Я попыталась вспомнить успокаивающий голос отца, объяснявшего, что кровь гладиаторов насыщает жажду мертвых, Manes.
«Кое-кто считает, что Мертвые пьют кровь, – давным-давно говорил мой отец за обедом. – Поэтому мы так боимся несчастливых дней, когда считается, что Мертвые могут ходить по земле. Лично я думаю, что это ерунда. Мы должны почитать своих предков…»
«А где Мертвые, отец?» – спросил мой брат Люций.
И. кто же поднялся на другом конце стола, чтобы процитировать Лукреция грустным девичьим голосом, заставившим, однако, замолчать всех мужчин? Лидия!
Надо добавить еще на тела основные природа
Все разлагает опять и в ничто ничего не приводит.
Ибо, коль вещи во всех частях своих были бы смертны,
То и внезапно из глаз исчезали б они, погибая,
Не было б вовсе нужды и в какой-нибудь силе, могущей
Их по частям разорвать и все связи меж ними
расторгнуть.
«Нет, – довольно мягко ответил мне отец. – Лучше процитируй Овидия: „Призраки малого просят: превыше даров дорогих ценят они почитание“. – Он выпил вина. – Призраки – в подземном мире, они не причинят нам вреда».
«Мертвых нигде нет, их вообще нет», – отозвался мой старший брат Антоний.
Отец поднял кубок.
«За Рим, – сказал он, и наступил его черед цитировать Лукреция: – „Эта природа вещей: столь много в ней всяких пороков…“»
Сплошные пожатия плечами и вздохи. Римский подход. Даже жрецы и жрицы Изиды присоединились бы к словам Лукреция:
Значит, изгнать этот страх из души и потемки рассеять
Должны не солнца лучи и не света сиянье дневного,
Но природа сама своим видом и внутренним строем [3].
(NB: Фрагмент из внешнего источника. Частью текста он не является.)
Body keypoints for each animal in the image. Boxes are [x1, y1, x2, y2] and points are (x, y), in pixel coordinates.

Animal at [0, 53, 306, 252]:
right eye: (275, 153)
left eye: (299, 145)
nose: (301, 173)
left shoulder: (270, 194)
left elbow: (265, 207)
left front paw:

Пьяна? Одурманена? Бычья кровь? Внутренний строй? Все сводится к одному. Знать! Верти стихи, как хочешь. А фаллос Озириса навеки останется в Ниле, и воды Нила всегда будут оплодотворять Мать Египет – смерть порождает жизнь с благословения Матери Изиды. Конкретная схема, своего рода «внутренний строй» природы.
Галера все плыла.
В этих мучениях я изнывала еще дней восемь, часто лежа по ночам без сна, а засыпая только днем, чтобы не видеть снов.
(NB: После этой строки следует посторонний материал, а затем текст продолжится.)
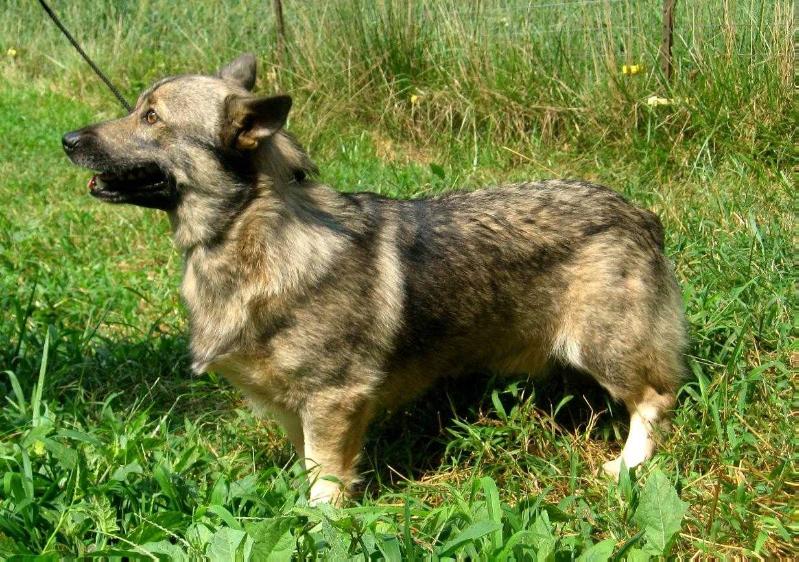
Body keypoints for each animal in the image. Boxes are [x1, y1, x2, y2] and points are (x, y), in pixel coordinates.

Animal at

Неожиданно ранним утром в мою дверь постучался Иаков.
Мы уже прошли половину пути по Оронту. До Антиохии – двадцать миль. Я, как могла, убрала волосы в шиньон на затылке (раньше я никогда этого не делала без рабыни), прикрыла римский наряд большим черным плащом и приготовилась к высадке – женщина Востока, скрывающая лицо, под защитой евреев.
Когда на горизонте показался город, когда нас приветствовала и приняла к себе гавань – мачты, шум, запахи, крики, – я выбежала на палубу посмотреть. Город оказался великолепным.
«Вот видите», – сказал Иаков.
Меня усадили в носилки и быстро понесли через широкие рынки на набережной, через большую открытую площадь, забитую людьми. Повсюду я видела храмы, галереи, книготорговцев, даже высокие стены амфитеатра – то же, что и в Риме. Нет, это далеко не маленький город.
Молодые люди толпились у брадобреев, готовясь побриться, как велел обычай, и закрутить на лбу завитки – прическа, введенная в моду Тиберием по собственному примеру. Везде винные лавки. Переполненные рынки рабов. Я обратила внимание на то, что целые улицы отданы определенным ремесленникам – улицы палаточников, улицы серебряных дел мастеров.